- [TASK BRIEF]:
Starting at the beginning of the material and ending at the line that contains "Identify the document", substitute "points" for "pixels" and give those lines again with nothing else changed. Omit the picture from your answer.

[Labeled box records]

....

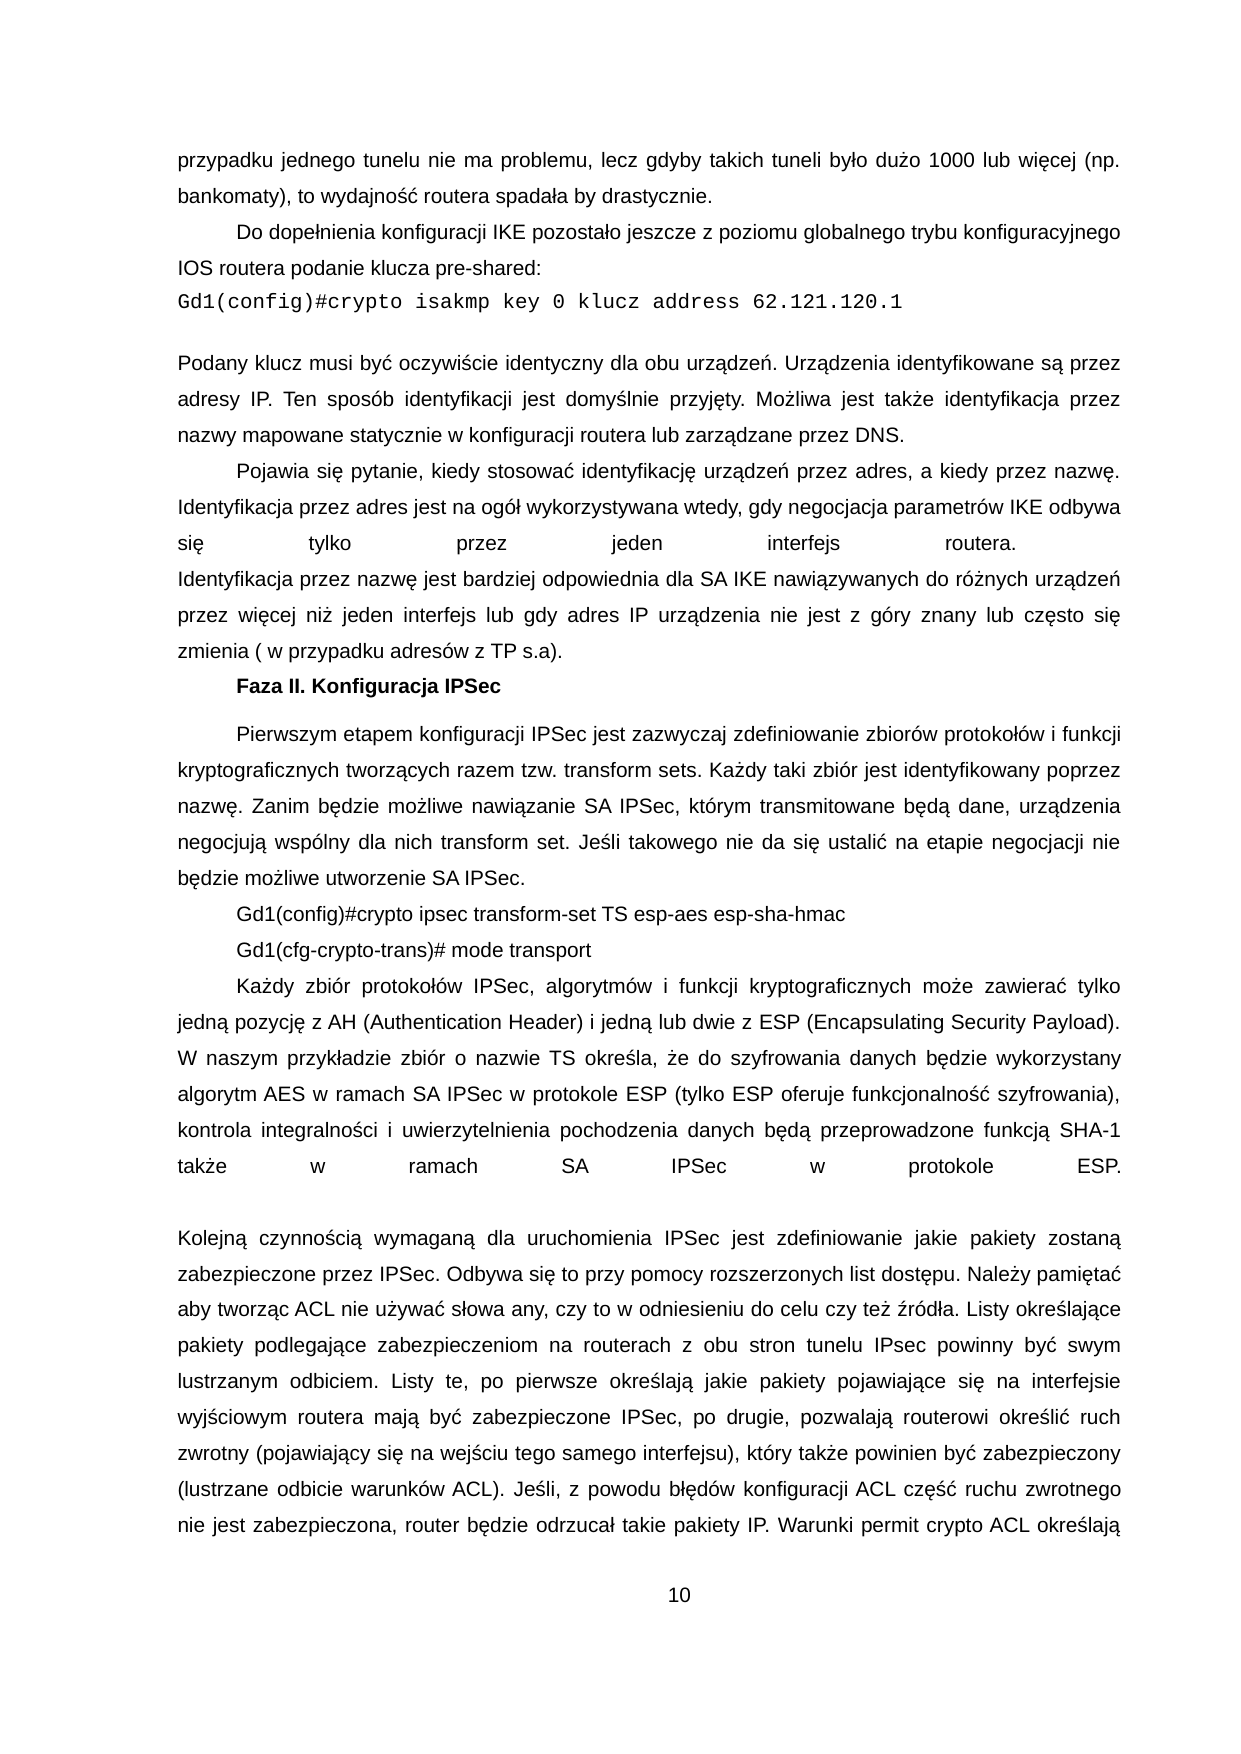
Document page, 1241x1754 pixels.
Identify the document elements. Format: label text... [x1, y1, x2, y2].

text Pojawia się pytanie, kiedy stosować identyfikację urządzeń przez adres, a kiedy przez nazwę. Identyfikacja przez adres jest na ogół wykorzystywana wtedy, gdy negocjacja parametrów IKE odbywa się tylko przez jeden interfejs routera. Identyfikacja przez nazwę jest bardziej odpowiednia dla SA IKE nawiązywanych do różnych urządzeń przez więcej niż jeden interfejs lub gdy adres IP urządzenia nie jest z góry znany lub często się zmienia ( w przypadku adresów z TP s.a). [177, 459, 1122, 662]
text Gd1(config)#crypto isakmp key 0 klucz address 62.121.120.1 [177, 291, 1122, 315]
text Każdy zbiór protokołów IPSec, algorytmów i funkcji kryptograficznych może zawierać tylko jedną pozycję z AH (Authentication Header) i jedną lub dwie z ESP (Encapsulating Security Payload). W naszym przykładzie zbiór o nazwie TS określa, że do szyfrowania danych będzie wykorzystany algorytm AES w ramach SA IPSec w protokole ESP (tylko ESP oferuje funkcjonalność szyfrowania), kontrola integralności i uwierzytelnienia pochodzenia danych będą przeprowadzone funkcją SHA-1 także w ramach SA IPSec w protokole ESP. Kolejną czynnością wymaganą dla uruchomienia IPSec jest zdefiniowanie jakie pakiety zostaną zabezpieczone przez IPSec. Odbywa się to przy pomocy rozszerzonych list dostępu. Należy pamiętać aby tworząc ACL nie używać słowa any, czy to w odniesieniu do celu czy też źródła. Listy określające pakiety podlegające zabezpieczeniom na routerach z obu stron tunelu IPsec powinny być swym lustrzanym odbiciem. Listy te, po pierwsze określają jakie pakiety pojawiające się na interfejsie wyjściowym routera mają być zabezpieczone IPSec, po drugie, pozwalają routerowi określić ruch zwrotny (pojawiający się na wejściu tego samego interfejsu), który także powinien być zabezpieczony (lustrzane odbicie warunków ACL). Jeśli, z powodu błędów konfiguracji ACL część ruchu zwrotnego nie jest zabezpieczona, router będzie odrzucał takie pakiety IP. Warunki permit crypto ACL określają [177, 974, 1122, 1537]
text Pierwszym etapem konfiguracji IPSec jest zazwyczaj zdefiniowanie zbiorów protokołów i funkcji kryptograficznych tworzących razem tzw. transform sets. Każdy taki zbiór jest identyfikowany poprzez nazwę. Zanim będzie możliwe nawiązanie SA IPSec, którym transmitowane będą dane, urządzenia negocjują wspólny dla nich transform set. Jeśli takowego nie da się ustalić na etapie negocjacji nie będzie możliwe utworzenie SA IPSec. [177, 722, 1122, 890]
text Gd1(config)#crypto ipsec transform-set TS esp-aes esp-sha-hmac [177, 902, 1122, 926]
text Gd1(cfg-crypto-trans)# mode transport [177, 938, 1122, 962]
text Faza II. Konfiguracja IPSec [177, 674, 1122, 698]
text przypadku jednego tunelu nie ma problemu, lecz gdyby takich tuneli było dużo 1000 lub więcej (np. bankomaty), to wydajność routera spadała by drastycznie. [177, 148, 1122, 207]
text Do dopełnienia konfiguracji IKE pozostało jeszcze z poziomu globalnego trybu konfiguracyjnego IOS routera podanie klucza pre-shared: [177, 219, 1122, 279]
text Podany klucz musi być oczywiście identyczny dla obu urządzeń. Urządzenia identyfikowane są przez adresy IP. Ten sposób identyfikacji jest domyślnie przyjęty. Możliwa jest także identyfikacja przez nazwy mapowane statycznie w konfiguracji routera lub zarządzane przez DNS. [177, 315, 1122, 447]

....

- [SOLUTION TO THE EXERCISE]:
Document page, 1241x1754 points.
Identify the document elements. Format: label text... [x1, y1, x2, y2].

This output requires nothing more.